**TASK TO CARRY OUT**
Search the material below for lines containing the string "pixels", and copy every one you find.

(Beginning of DATA PROVIDED)

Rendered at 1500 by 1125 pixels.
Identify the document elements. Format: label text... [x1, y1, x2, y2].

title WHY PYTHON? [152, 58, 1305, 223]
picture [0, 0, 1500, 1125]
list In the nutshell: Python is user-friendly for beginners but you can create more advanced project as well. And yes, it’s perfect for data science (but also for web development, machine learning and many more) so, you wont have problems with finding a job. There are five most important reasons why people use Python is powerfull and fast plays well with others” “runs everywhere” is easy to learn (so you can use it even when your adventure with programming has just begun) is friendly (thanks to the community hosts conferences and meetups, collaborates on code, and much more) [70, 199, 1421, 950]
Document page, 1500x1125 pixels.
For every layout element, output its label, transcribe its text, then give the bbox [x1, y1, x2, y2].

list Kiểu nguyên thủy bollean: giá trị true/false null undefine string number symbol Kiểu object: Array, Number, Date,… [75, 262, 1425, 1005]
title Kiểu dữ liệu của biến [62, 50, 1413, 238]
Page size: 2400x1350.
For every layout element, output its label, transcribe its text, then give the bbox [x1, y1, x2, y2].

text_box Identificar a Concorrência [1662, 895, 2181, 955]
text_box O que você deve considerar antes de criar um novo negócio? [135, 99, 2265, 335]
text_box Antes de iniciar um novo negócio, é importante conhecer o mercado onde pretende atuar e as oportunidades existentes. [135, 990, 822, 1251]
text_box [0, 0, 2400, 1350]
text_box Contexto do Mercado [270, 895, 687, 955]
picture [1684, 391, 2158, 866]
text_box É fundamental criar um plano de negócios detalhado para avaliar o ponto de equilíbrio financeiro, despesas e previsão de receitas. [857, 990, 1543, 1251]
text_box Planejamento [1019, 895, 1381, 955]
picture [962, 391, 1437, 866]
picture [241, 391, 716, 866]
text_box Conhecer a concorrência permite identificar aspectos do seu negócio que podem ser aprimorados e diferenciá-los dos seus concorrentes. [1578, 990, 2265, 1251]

(End of DATA PROVIDED)

**TASK SOLUTION**
Rendered at 1500 by 1125 pixels.
Document page, 1500x1125 pixels.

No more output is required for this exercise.